Historia de un amor con muy poco amor y más de lo mismo.






El día que le conocí me dió un yuyu. Nada muy importante, pero sí que se me instaló una inquietud parecida a la que se da, cuando trasteas por casa y no recuerdas donde has dejado el cigarrillo. O buscarlo, o esperar ver arder las cortinas.
Lo de tener este tipo de sensaciones y omitirlas, obviarlas, patearlas, negarlas, e incluso darles la vuelta, lo he hecho tantas veces, que desde hace un tiempo, las archivo todas. No me he convertido en una negra racista con lo humano, pero me pongo a resguardo.

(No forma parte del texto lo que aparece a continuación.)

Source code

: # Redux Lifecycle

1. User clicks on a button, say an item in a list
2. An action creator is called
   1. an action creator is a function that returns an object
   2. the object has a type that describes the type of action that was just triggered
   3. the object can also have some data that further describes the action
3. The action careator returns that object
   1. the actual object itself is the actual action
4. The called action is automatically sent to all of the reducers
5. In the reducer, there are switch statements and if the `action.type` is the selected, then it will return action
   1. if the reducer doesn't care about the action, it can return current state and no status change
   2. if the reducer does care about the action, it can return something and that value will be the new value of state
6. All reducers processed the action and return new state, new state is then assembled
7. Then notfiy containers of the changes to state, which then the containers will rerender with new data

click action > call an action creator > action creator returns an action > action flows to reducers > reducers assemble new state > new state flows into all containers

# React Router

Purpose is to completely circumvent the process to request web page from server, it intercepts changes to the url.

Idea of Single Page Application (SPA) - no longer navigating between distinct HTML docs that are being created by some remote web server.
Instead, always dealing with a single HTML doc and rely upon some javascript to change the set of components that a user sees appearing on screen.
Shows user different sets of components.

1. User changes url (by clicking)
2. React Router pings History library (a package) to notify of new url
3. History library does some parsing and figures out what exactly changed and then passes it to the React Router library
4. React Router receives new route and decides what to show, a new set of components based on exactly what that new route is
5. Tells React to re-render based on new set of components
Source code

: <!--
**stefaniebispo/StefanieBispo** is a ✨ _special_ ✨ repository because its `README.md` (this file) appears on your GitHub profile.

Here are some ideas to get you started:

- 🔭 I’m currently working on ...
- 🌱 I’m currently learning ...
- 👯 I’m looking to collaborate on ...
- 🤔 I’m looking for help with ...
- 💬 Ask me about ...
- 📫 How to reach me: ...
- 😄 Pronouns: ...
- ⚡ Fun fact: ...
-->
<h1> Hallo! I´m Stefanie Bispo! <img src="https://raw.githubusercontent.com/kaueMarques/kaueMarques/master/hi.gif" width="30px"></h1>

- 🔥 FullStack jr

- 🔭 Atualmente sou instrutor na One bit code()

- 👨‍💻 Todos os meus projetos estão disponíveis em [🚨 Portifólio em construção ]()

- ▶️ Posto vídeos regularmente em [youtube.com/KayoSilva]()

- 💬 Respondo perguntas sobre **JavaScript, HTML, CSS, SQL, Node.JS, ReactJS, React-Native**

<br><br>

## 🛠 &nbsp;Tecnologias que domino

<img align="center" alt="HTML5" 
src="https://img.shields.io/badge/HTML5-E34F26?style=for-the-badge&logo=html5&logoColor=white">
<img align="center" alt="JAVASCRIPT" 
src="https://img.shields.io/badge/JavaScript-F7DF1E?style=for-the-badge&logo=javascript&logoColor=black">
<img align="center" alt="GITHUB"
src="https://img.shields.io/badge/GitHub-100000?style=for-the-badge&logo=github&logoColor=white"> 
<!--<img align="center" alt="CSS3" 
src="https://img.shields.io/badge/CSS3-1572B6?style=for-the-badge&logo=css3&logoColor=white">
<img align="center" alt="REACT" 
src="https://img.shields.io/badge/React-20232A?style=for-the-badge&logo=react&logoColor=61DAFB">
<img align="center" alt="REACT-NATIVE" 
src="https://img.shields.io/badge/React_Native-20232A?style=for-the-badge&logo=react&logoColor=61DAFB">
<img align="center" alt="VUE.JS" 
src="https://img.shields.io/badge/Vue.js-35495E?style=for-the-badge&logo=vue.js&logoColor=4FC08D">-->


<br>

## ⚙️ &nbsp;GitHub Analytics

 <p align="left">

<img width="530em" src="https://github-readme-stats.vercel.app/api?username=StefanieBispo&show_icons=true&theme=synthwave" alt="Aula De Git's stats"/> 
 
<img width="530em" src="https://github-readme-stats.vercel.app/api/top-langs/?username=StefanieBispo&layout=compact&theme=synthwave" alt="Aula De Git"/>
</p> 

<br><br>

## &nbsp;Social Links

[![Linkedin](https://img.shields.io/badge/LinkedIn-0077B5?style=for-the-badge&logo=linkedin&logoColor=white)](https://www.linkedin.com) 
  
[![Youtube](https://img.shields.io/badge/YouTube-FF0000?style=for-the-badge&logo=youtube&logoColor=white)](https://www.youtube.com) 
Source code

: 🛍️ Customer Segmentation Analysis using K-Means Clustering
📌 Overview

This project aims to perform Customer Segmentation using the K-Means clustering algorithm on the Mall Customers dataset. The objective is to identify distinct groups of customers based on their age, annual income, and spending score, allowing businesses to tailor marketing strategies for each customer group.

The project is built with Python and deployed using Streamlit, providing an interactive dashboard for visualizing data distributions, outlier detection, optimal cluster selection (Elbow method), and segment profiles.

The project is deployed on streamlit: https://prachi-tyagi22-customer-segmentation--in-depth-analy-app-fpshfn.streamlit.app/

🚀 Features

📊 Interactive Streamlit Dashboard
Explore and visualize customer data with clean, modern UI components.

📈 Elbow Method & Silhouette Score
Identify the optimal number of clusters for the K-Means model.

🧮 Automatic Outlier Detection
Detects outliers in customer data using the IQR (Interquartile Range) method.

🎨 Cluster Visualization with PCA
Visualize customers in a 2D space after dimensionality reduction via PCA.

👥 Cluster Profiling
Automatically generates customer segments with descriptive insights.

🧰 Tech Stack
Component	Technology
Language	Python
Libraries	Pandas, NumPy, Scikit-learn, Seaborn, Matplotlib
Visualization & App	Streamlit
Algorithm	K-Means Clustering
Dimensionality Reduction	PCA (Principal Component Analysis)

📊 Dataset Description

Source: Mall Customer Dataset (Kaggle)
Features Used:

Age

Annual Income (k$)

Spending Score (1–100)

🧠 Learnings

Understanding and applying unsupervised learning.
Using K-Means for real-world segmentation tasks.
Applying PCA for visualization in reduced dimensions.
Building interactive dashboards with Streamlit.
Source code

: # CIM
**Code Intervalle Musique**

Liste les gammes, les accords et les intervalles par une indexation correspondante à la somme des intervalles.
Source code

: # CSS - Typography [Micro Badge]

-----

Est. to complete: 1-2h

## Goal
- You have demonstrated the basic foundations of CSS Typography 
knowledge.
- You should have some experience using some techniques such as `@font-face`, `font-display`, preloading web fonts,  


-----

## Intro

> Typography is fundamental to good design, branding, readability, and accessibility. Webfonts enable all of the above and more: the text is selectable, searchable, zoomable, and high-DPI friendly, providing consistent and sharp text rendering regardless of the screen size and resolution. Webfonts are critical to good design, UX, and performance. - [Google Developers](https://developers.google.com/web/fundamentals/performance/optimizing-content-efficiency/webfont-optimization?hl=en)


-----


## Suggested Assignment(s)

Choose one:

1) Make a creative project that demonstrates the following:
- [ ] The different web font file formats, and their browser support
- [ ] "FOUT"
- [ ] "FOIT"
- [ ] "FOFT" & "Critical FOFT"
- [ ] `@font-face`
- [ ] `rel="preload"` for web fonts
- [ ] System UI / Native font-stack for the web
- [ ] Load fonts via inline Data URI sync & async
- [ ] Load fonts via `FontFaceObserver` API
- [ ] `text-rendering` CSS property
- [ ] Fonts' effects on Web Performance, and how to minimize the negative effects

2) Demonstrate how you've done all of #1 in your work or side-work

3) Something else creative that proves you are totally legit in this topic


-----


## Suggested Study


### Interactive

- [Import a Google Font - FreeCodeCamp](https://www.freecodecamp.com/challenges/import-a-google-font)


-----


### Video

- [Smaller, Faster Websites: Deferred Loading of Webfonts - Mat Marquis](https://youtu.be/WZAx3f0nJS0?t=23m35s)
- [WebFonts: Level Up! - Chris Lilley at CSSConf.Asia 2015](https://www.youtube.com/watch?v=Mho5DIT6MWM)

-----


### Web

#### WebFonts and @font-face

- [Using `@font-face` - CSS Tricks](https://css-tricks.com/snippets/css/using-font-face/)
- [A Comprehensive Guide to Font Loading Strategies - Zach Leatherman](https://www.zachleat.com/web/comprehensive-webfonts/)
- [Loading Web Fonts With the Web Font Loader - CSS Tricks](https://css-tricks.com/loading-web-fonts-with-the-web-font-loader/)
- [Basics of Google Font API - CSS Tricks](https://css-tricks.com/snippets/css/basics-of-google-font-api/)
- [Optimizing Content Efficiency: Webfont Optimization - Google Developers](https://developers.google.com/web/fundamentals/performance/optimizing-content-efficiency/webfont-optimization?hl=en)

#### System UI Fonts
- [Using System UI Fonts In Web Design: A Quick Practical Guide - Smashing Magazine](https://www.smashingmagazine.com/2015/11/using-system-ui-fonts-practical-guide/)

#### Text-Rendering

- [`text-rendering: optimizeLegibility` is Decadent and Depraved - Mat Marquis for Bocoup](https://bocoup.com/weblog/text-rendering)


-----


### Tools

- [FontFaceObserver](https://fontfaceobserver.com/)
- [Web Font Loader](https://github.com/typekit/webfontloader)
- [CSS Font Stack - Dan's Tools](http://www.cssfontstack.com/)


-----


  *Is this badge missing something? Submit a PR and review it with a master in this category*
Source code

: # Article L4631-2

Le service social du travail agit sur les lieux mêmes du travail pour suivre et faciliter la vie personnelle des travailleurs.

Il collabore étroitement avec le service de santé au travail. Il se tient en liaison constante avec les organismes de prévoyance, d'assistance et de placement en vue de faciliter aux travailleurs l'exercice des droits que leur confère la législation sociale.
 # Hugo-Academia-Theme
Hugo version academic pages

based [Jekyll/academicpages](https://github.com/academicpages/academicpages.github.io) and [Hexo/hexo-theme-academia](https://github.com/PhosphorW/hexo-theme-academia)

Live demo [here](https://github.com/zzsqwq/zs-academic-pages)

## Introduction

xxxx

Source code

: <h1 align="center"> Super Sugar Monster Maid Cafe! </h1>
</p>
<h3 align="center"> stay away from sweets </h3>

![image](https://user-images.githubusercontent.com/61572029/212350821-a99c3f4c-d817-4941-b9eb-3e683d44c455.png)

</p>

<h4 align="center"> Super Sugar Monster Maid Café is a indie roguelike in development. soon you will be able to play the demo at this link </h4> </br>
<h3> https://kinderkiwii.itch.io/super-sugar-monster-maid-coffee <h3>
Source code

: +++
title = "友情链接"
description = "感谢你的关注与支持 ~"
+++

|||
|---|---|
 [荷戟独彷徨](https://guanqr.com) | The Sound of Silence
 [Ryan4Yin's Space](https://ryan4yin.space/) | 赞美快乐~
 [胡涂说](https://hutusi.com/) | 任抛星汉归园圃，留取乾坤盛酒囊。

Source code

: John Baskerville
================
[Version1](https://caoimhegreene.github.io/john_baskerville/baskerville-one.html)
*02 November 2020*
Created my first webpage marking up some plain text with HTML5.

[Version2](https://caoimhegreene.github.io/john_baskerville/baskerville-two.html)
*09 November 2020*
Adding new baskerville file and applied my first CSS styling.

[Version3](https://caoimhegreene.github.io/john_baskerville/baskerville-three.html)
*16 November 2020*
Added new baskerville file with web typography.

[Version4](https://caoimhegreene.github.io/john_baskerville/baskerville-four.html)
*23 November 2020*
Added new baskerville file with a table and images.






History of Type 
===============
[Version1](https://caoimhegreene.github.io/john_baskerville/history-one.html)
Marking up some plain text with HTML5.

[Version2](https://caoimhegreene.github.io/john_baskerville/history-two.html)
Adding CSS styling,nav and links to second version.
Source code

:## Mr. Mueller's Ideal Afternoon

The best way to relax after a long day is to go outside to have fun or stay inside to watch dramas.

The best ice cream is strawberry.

El tipo que me presentaba un amigo, además de ser un pintor de éxito, era el hombre del que se había enamorado, así que tampoco podía ir de mosca cojonera, y en eso de las intimidades, cada cual se sabe lo suyo. Mi amigo también es pintor, menos conocido, pero con mucho más talento.
Fue en una cena. Y como el nuevo novio del amigo era culto, resultó una cena agradable, sólo que a veces, tanta cultura o, mejor dicho, tanta necesidad de ponerla en primer plano, de mostrarla, es un síntoma del gran cretino.
Han pasado los días, las noches y las cenas y mi amigo está indignado. No sólo socialmente (acude a las asambleas de la acampada) sino que encima está herido. Dice que al terminar las sesiones en Plaça Catalunya, le ven tomar el Metro cabizbajo.
Ayer me habló de su tristeza. Como cada vez que me dan ganas de decir frases de índole del felipismo puig vital, tales como “Ya te lo advertí” o “Mira que te lo dije”, busco una mosca y le cuento las patitas, supe callar y escuchar, entre otras cosas porque no le había advertido nada.
La tristeza de mi amigo venía por un golpe seco en todo su amor propio. Lo de siempre. Él quería haber amado y el otro no era feliz en la felicidad, si no en la guerra, donde quizás tampoco era feliz, pero le parecía que sí.
Mi amigo, soberbio, intento cambiarle. Le hizo de terapeuta. Escribe mamá mil veces sin pasarte de la raya. Mocedades en el amor y cosas de los viejunos que no aprenden. 
Con la “terapia” mi amigo se vio relegado de su puesto de amante y pasó a ser no se sabe muy bien qué. La puta, la cama, el diván, el huevo, el sparring y el nido. Al final de todo, cuando mi amigo no pudo más y dijo basta no quiero volver a verte, el otro, perverso, estaba más que enganchado al juego, pero como el amigo no le daba cancha, el pobre tipo, incapaz de ser feliz en la felicidad, se fue a hablar mal de él, algo que a la dignidad de mi amigo se la trae floja. Lo que no le trae al pairo es que su ex le haya copiado trazos, perspectivas y puntos de vista sobre el trabajo que los dos practican.
Ayer durmió en el sofá. Árnica sobre el amor propio. No sólo le ha quitado el amor, que es transferible, si no que trata de quitarle lo mejor de él. Suerte que mi amigo si sabe ser feliz en la felicidad, pero no estaría mal que hubiera un tribunal, una asamblea, una intuición colectiva que se dedicara a hacer justicia en este tipo de casos. Mi amigo dice que ya existe: “Tiempo al tiempo”, dice. Es un poco ingenuo. Si el mundo fuera justo, ahora debería tocarle la lotería. Si fuera feliz.